Émergence d’une pensée critique sur les mutations du capitalisme et la crise civilisationnelle
La remise en cause de la pensée unique, des patrons culturels, scientifiques et épistémologiques dominants, dans ce qui est analysé plus radicalement par certains secteurs comme une crise de civilisation et l’avènement d’une nouvelle phase du capitalisme, contribue aussi à ce renouvellement des visions du monde. Une fois libéré de sa confrontation avec d’autres modes d’accumulation après la Guerre Froide puis unifié par une nouvelle étape de globalisation économique, le capitalisme s’est en partie « dématérialisé » et a appris à contourner les formes traditionnelles de lutte pour la justice sociale organisées autour de l’État et des organisations de travailleurs. Les stratégies d’accumulation du capital ont évolué vers une plus grande intégration verticale des filières productives et ont tendu à s’organiser autour des entreprises transnationales, coordonnant des pans entiers de l’économie mondiale et articulées autour de réseaux productifs régionaux. Ces réseaux régionaux, participant au mouvement de multipolarisation du monde, ont incorporé une main d’œuvre de plus en plus qualifiée et davantage de facteurs technologiques facilement transférables mais encore largement sous-régulées.

----

Répondez s'il vous plaît à ces questions sur l'extrait consacré aux mutations du capitalisme :
(a) Après quel conflit le capitalisme s'est-il libéré de sa confrontation avec d'autres modes d'accumulation ?
(b) Autour de quel type d'entreprises les stratégies d'accumulation du capital ont-elles tendu à s'organiser ?
(c) Quelle sorte de main-d'œuvre les réseaux régionaux ont-ils incorporée ?

----

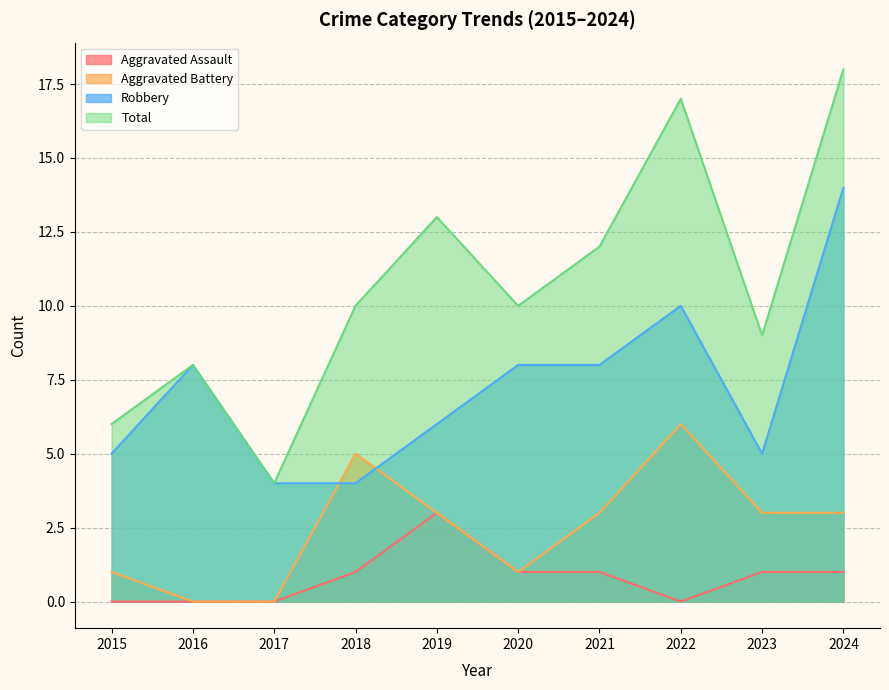

How many lines are shown in the chart?

4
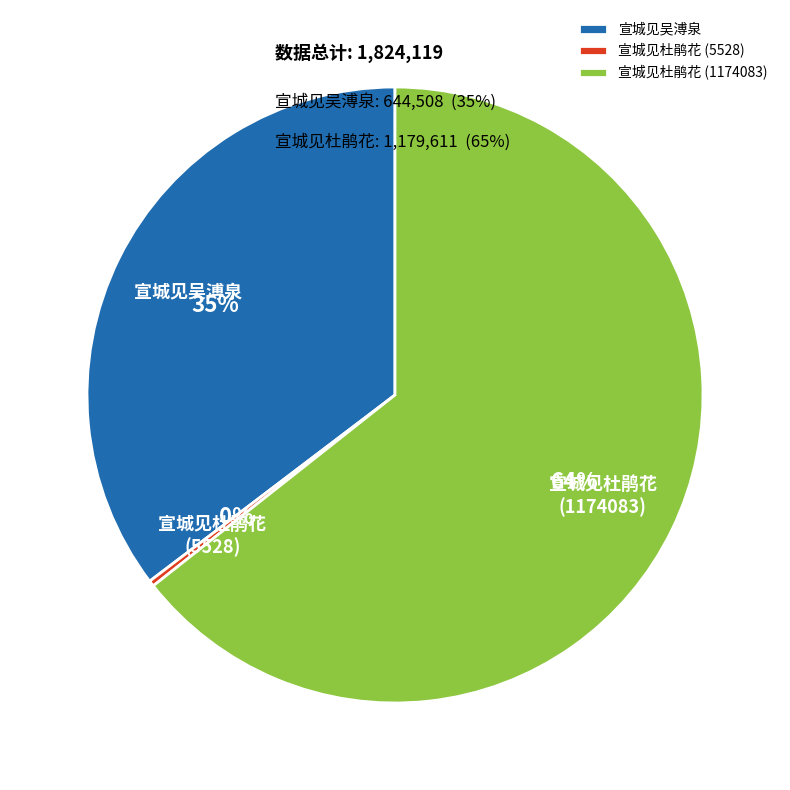

To the nearest percent, what is the average slice percentage?

33%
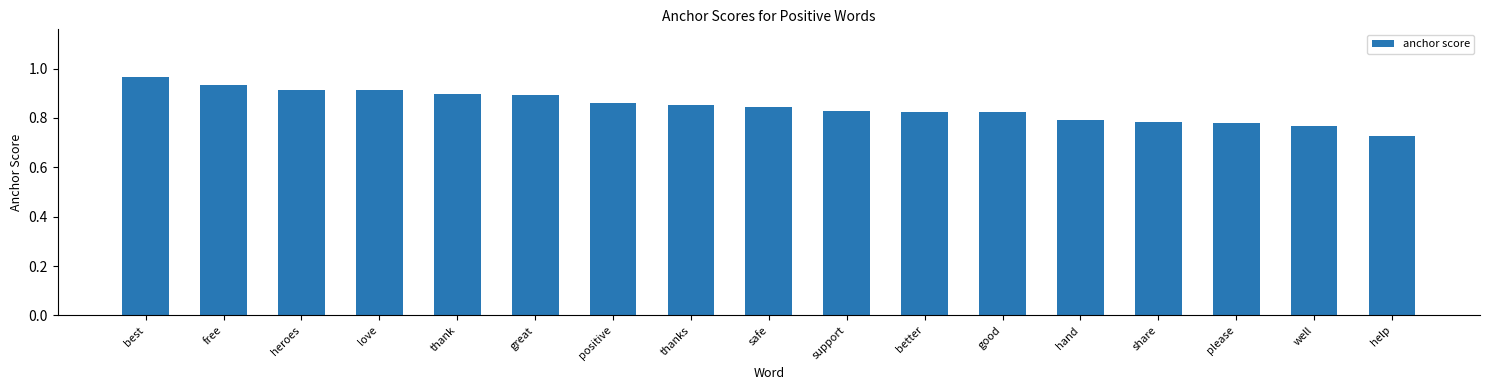

At which category does the chart reach its minimum across all series?

help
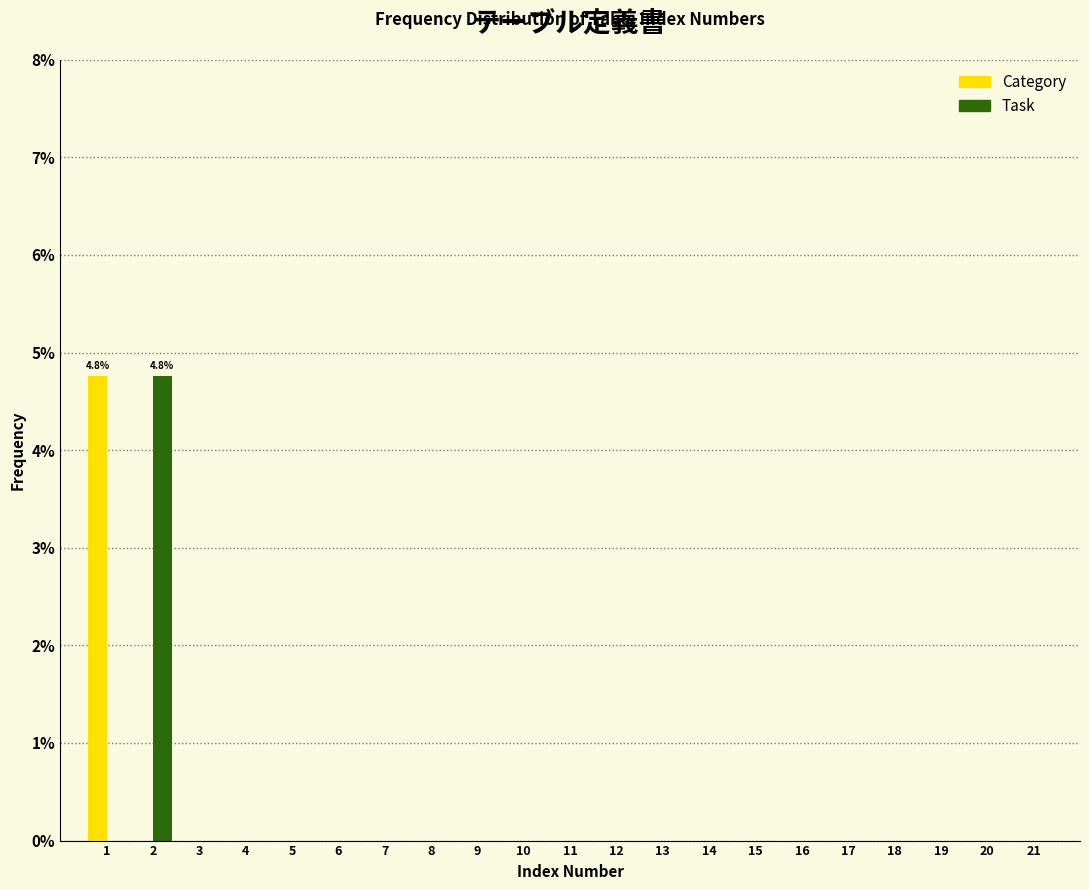

What is the maximum value for Task?

4.8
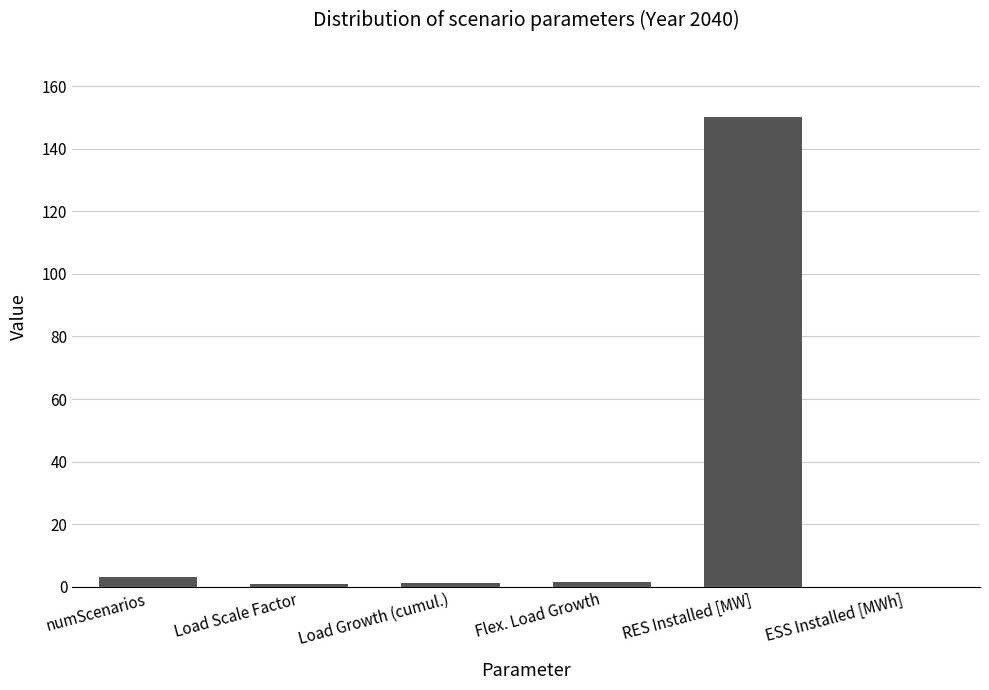

Which label corresponds to the largest value in the chart?

RES Installed [MW]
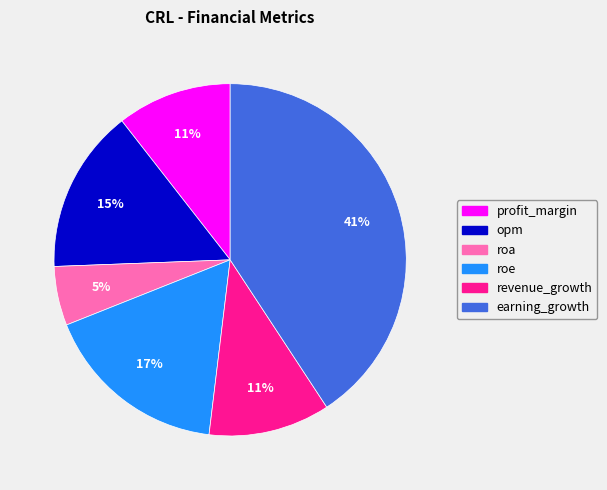

What is the largest slice in the pie chart?

earning_growth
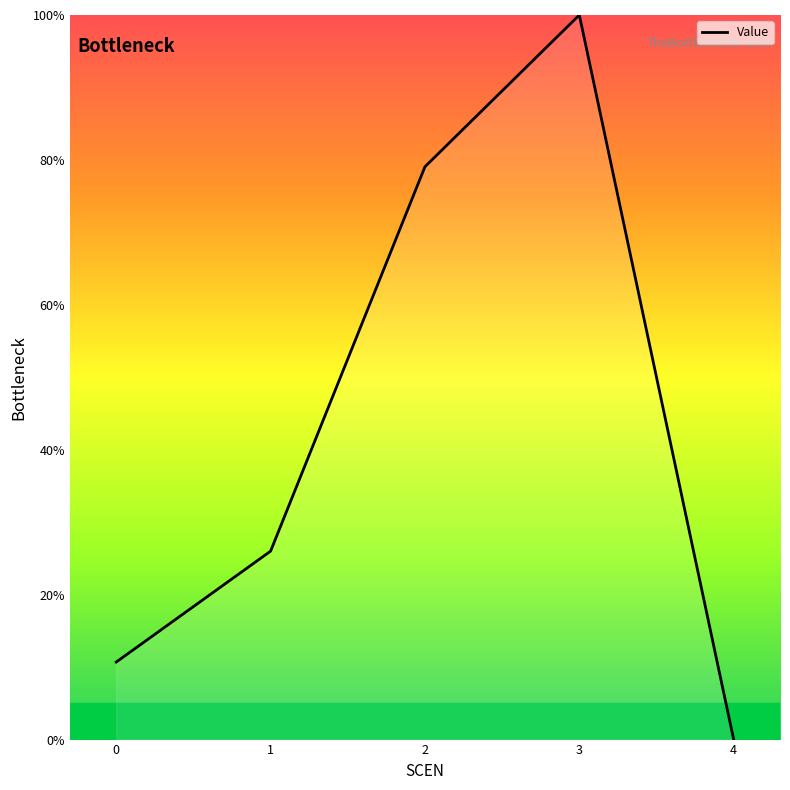

Is it true that the value at 4 is 69.4?

False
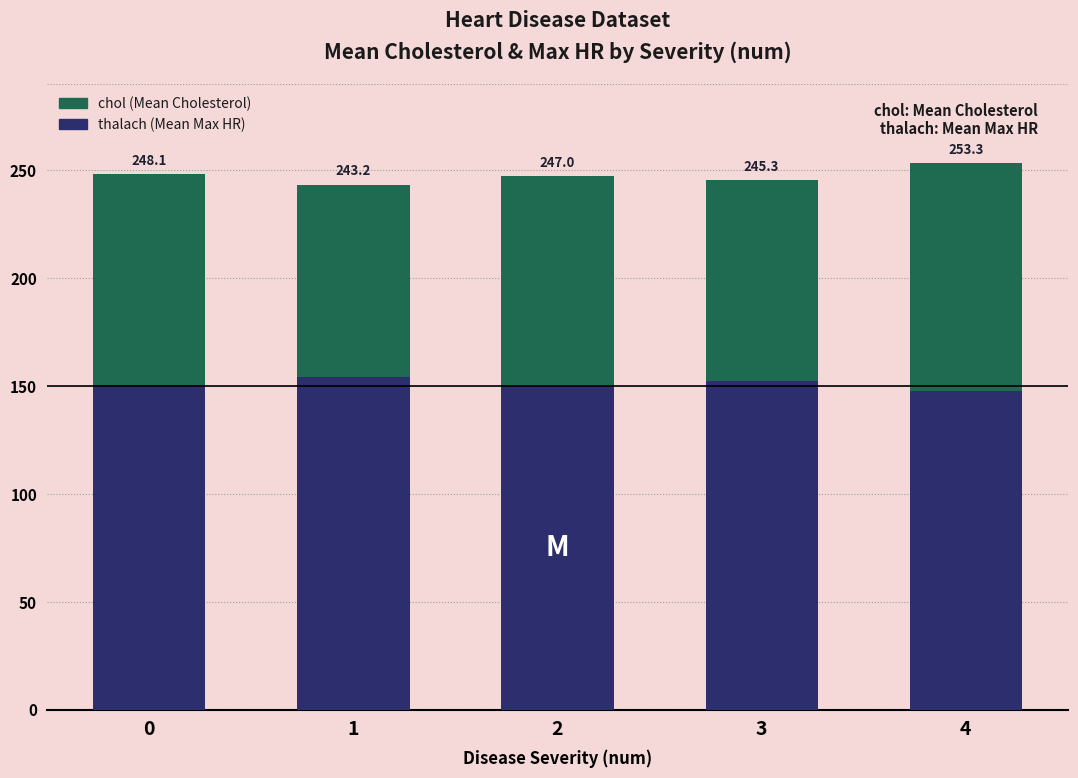

Which has a higher value, 3 or 1?

3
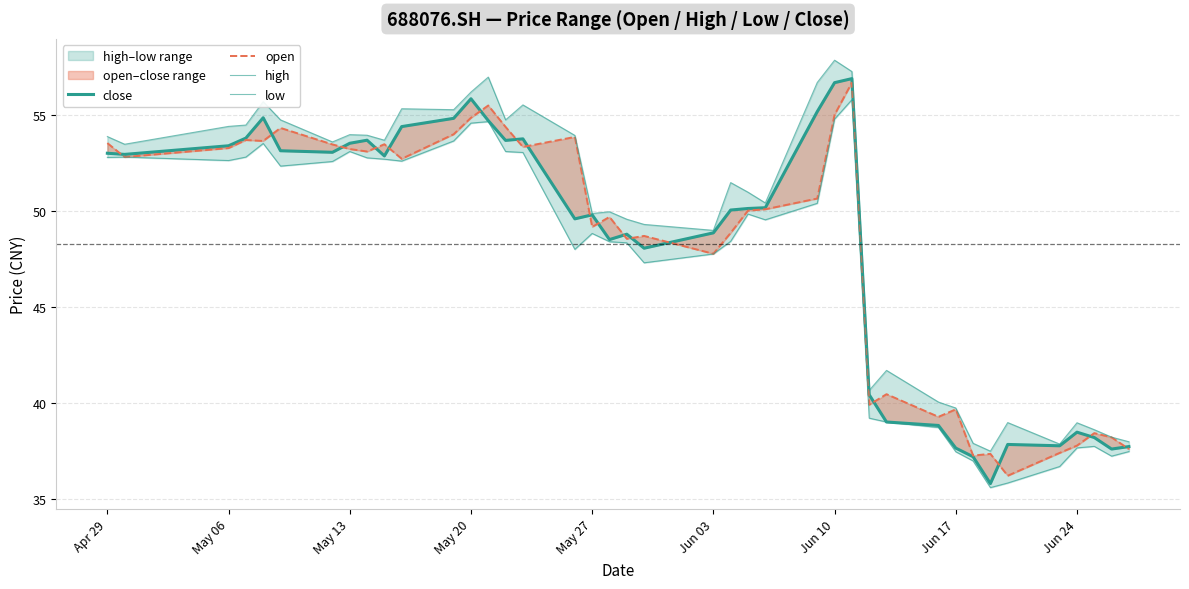

Where is open nearest to the value 46?

Jun 03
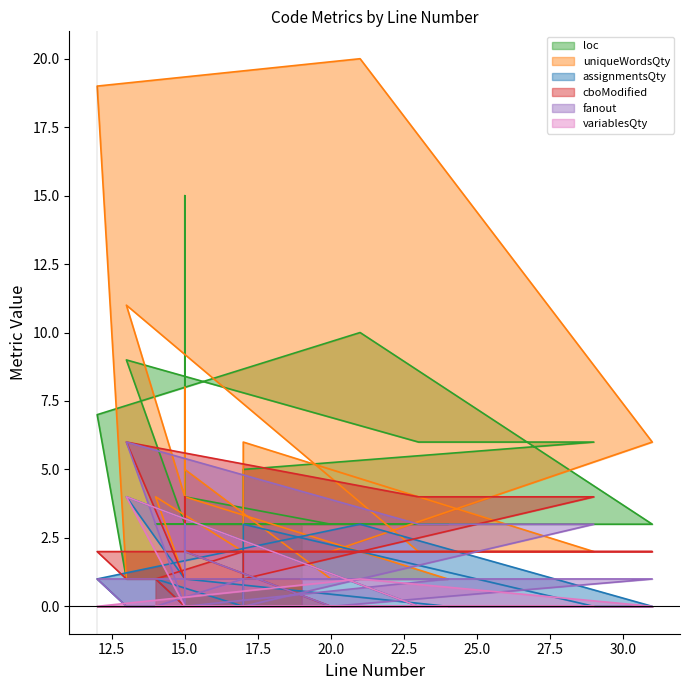

Does the chart have visible grid lines?

No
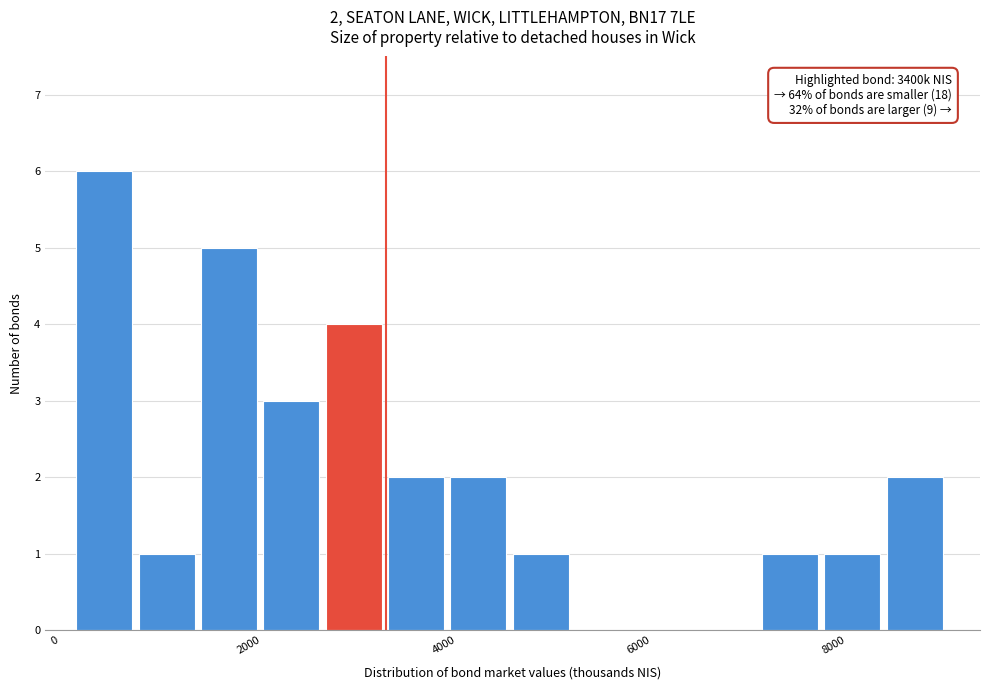

Around what value on the x-axis is the tallest bar? Give the approximate position of its centre, as read against the axis.

600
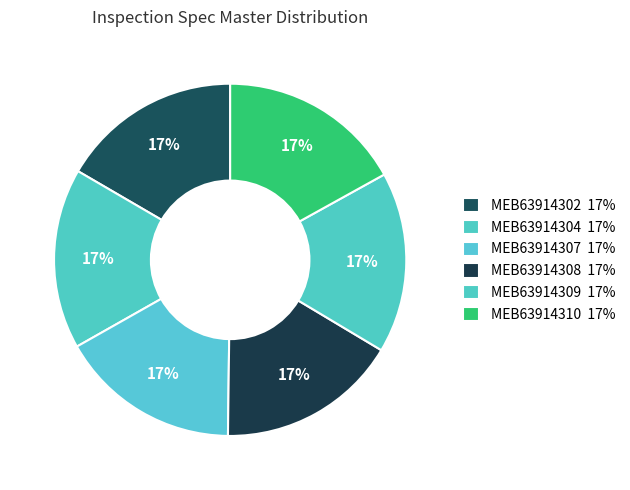

What percentage is the MEB63914309 slice, to the nearest percent?

17%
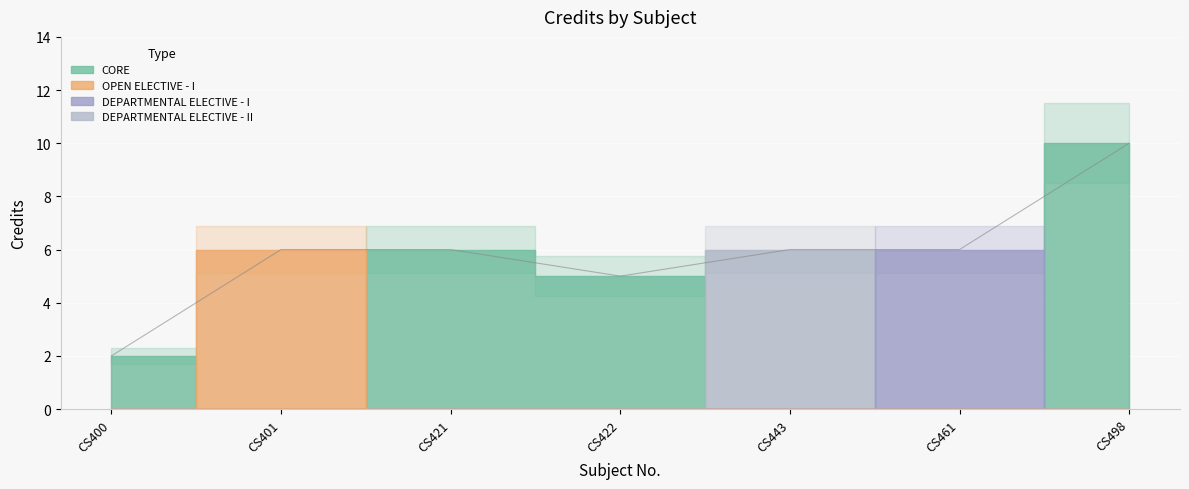

List the labels in order of value, smallest first.

CS400, CS422, CS401, CS421, CS443, CS461, CS498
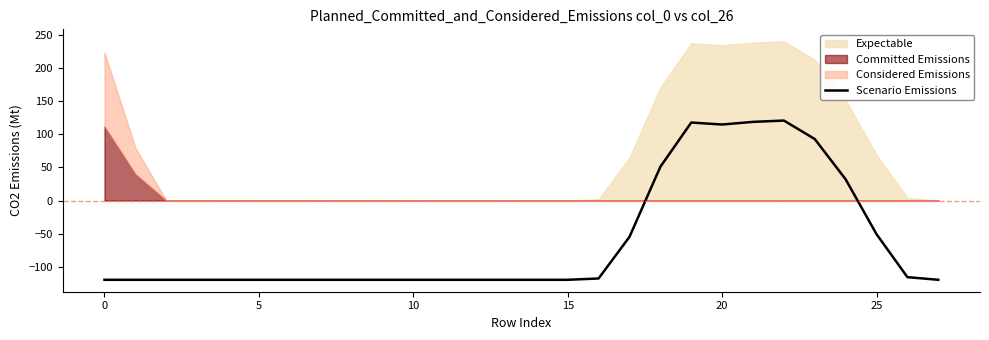

What is the highest value of the Scenario Emissions series?

121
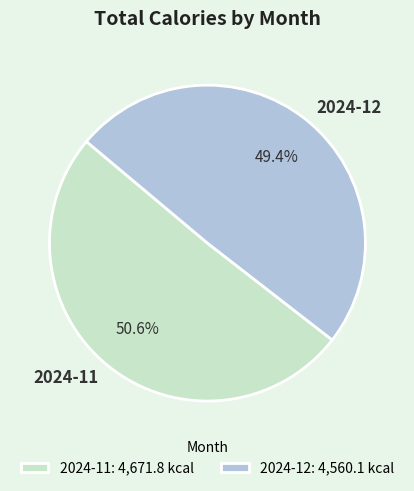

The 2024-11 slice represents 51% of the pie. True or false?

True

----

## [RÉSULTAT DE L'EXERCICE]
(a) Après la Guerre froide.
(b) Autour des entreprises transnationales.
(c) Une main-d'œuvre de plus en plus qualifiée.